*Cosa fare:*
**a)** Rispondi a queste domande sul brano sul marxismo:
(i) In quale sistema, secondo il brano, si sarebbero sviluppate le forme giuridiche?
(ii) Di che cosa sarebbero soltanto la codificazione a posteriori le forme giuridiche?
(iii) Da che cosa sono caratterizzate le formazioni di transizione?
**b)** Per favore, estendi il brano sul marxismo e i mezzi di produzione a partire dall'ultima frase riportata.

── Brano proposto

Poiché, per il marxismo, sono di fondamentale rilevanza gli strumenti (i mezzi) con cui la società strappa alla natura i mezzi del suo sostentamento (in evoluzione storica), viene posta come cruciale, per l’indagine relativa alle forme sociali nel cui ambito si produce, la proprietà di questi mezzi di produzione. Le forme giuridiche, del resto sviluppate solo nel capitalismo, sarebbero soltanto la codificazione a posteriori (e sempre in ritardo) di un potere reale di controllo sui mezzi di produzione. Contano quindi le condizioni storico-sociali di questo potere reale; il mutamento d’esse implica il passaggio attraverso grandi epoche della produzione (appropriazione della natura attraverso la società), caratterizzate dunque da diverse formazioni sociali; l’una nasce dall’altra attraverso formazioni di transizione, di carattere turbolento e spesso indefinito, caratterizzate da rivoluzioni o altri fenomeni di intenso “travaglio” della società (dei rapporti tra i vari raggruppamenti sociali; rapporti e raggruppamenti che vengono entrambi trasformati fino a nuove relative stabilizzazioni).

────
── Dati forniti

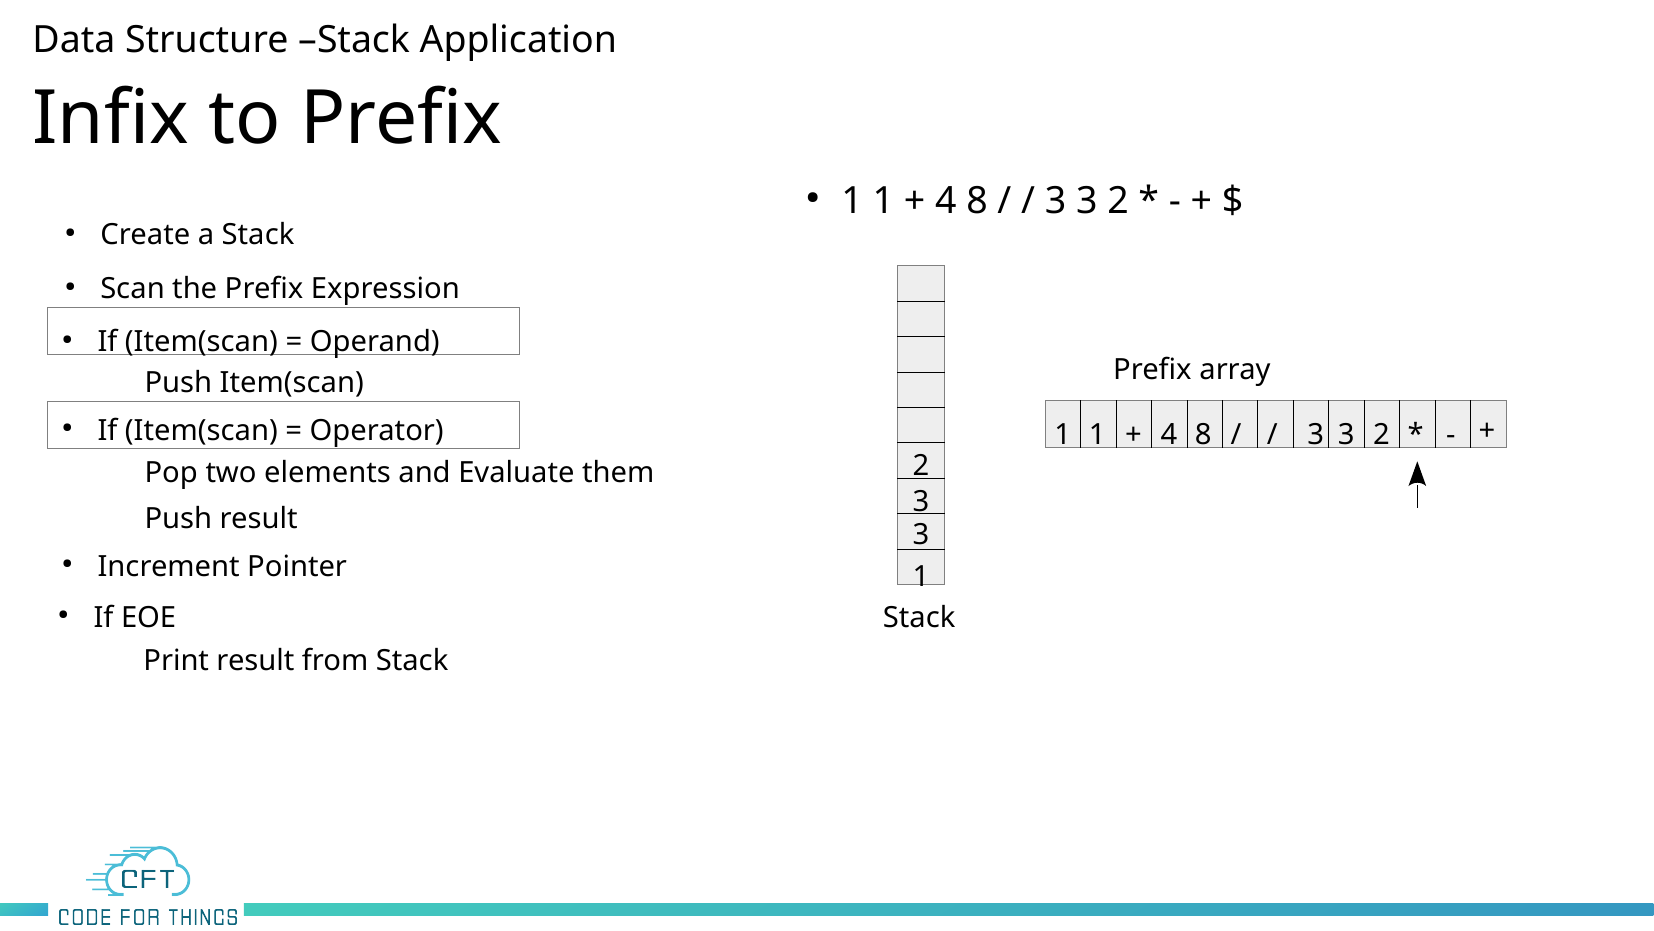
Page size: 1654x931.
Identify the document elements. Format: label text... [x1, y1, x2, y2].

────
── Dati forniti

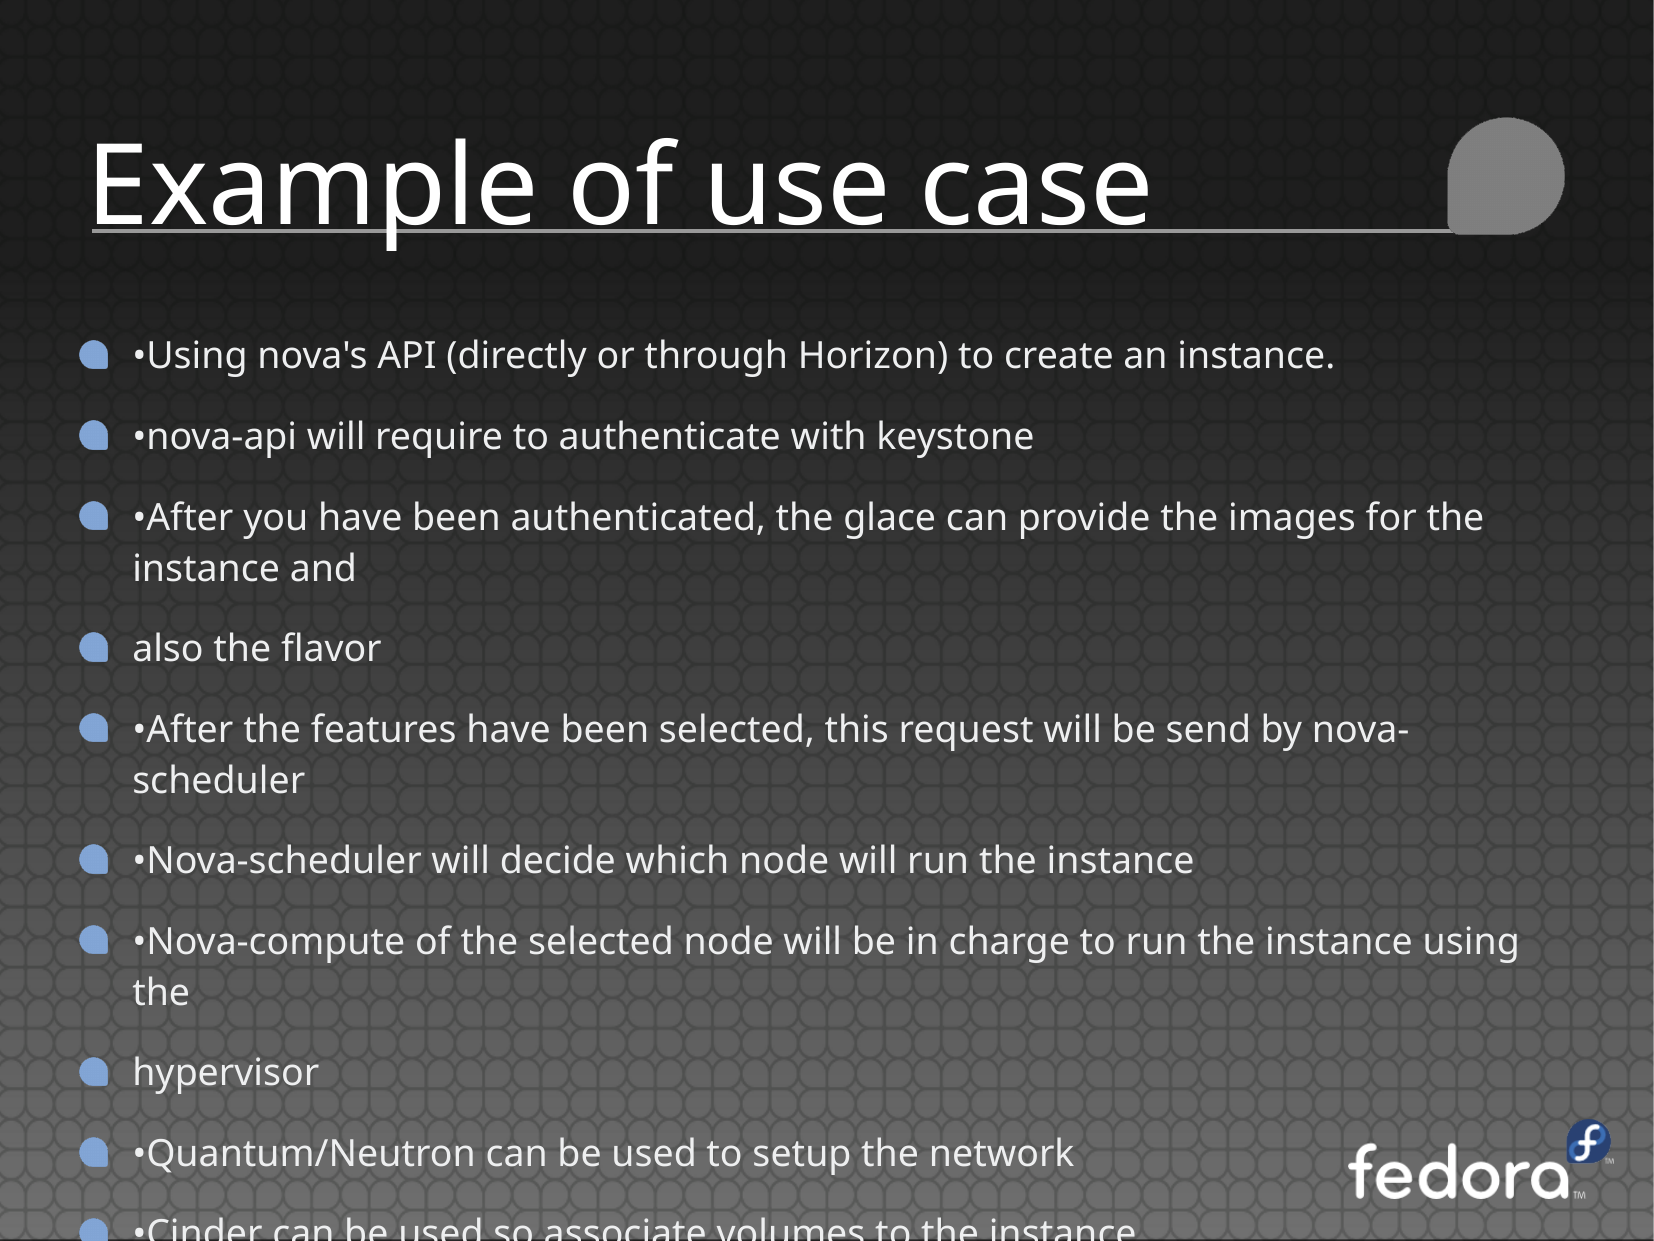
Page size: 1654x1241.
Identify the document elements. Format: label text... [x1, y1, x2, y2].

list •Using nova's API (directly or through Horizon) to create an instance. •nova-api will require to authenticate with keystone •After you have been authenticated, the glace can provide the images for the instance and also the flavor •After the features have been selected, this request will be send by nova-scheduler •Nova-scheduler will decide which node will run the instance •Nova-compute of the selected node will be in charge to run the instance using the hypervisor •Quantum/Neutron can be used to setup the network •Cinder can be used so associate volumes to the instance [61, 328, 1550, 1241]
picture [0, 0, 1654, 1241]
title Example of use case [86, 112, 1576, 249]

────
── Dati forniti

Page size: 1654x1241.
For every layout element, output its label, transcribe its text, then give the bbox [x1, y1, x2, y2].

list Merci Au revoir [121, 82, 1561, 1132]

────

*Risposte ai compiti:*
**a)**
(i) Solo nel capitalismo.
(ii) Di un potere reale di controllo sui mezzi di produzione.
(iii) Da rivoluzioni o altri fenomeni di intenso "travaglio" della società.

**b)**
Il problema del pubblico e del privato, per il marxismo, si deve porre quindi in relazione a questo potere reale di controllo dei mezzi produttivi; perché chi li controlla ha pure il controllo della produzione sociale e della sua destinazione. Non ha alcuna rilevanza la “cosa in sé” dei beni e servizi prodotti; anzi non si distingue tra beni e servizi, si parla di prodotto e basta. Chi controlla la produzione? Chi ha il controllo dei mezzi di produzione, qualsiasi cosa produca. Ben si sa che nelle società dette socialiste si pensò alla proprietà statale del mezzi produttivi (immaginando all’inizio uno Stato di struttura particolare, pienamente in possesso del proletariato divenuto classe dominante) quale proprietà della società; da ciò discendeva la completa disponibilità collettiva della produzione e delle sue molteplici destinazioni, compresa l’accumulazione per incrementarla. Il tutto senza più profitto individuale, bensì vantaggio collettivo.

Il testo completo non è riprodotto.